■ Problem description:
All of the records that follow need to be copied word for word, without the pictures.

■ Task input:
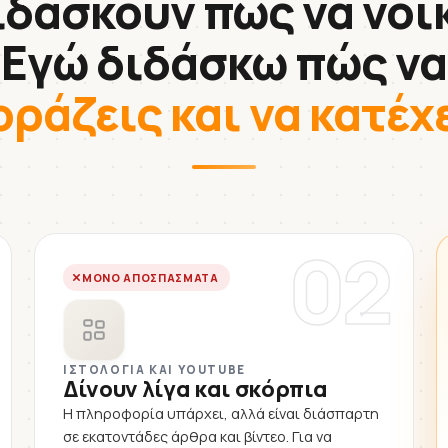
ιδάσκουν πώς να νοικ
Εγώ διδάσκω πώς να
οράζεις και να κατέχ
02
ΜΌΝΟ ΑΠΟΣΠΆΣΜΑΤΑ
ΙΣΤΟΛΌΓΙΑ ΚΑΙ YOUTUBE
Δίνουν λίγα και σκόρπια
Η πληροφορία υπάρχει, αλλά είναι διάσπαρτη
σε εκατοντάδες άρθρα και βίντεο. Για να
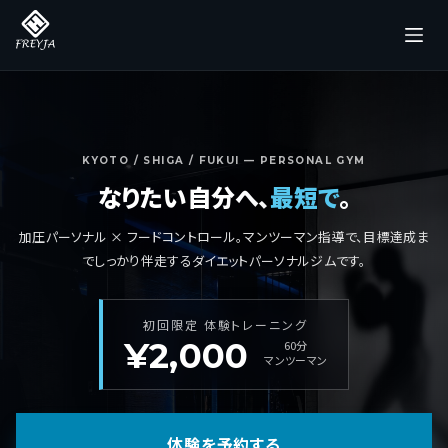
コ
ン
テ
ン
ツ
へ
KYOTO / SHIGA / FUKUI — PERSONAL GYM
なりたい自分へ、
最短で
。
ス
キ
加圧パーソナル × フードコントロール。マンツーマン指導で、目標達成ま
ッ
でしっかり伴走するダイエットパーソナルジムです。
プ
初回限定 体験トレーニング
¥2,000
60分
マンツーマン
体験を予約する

■ Response for this exercise:
ιδάσκουν πώς να νοικ
Εγώ διδάσκω πώς να
οράζεις και να κατέχ
02
ΜΌΝΟ ΑΠΟΣΠΆΣΜΑΤΑ
ΙΣΤΟΛΌΓΙΑ ΚΑΙ YOUTUBE
Δίνουν λίγα και σκόρπια
Η πληροφορία υπάρχει, αλλά είναι διάσπαρτη
σε εκατοντάδες άρθρα και βίντεο. Για να
コ
ン
テ
ン
ツ
へ
KYOTO / SHIGA / FUKUI — PERSONAL GYM
なりたい自分へ、
最短で
。
ス
キ
加圧パーソナル × フードコントロール。マンツーマン指導で、目標達成ま
ッ
でしっかり伴走するダイエットパーソナルジムです。
プ
初回限定 体験トレーニング
¥2,000
60分
マンツーマン
体験を予約する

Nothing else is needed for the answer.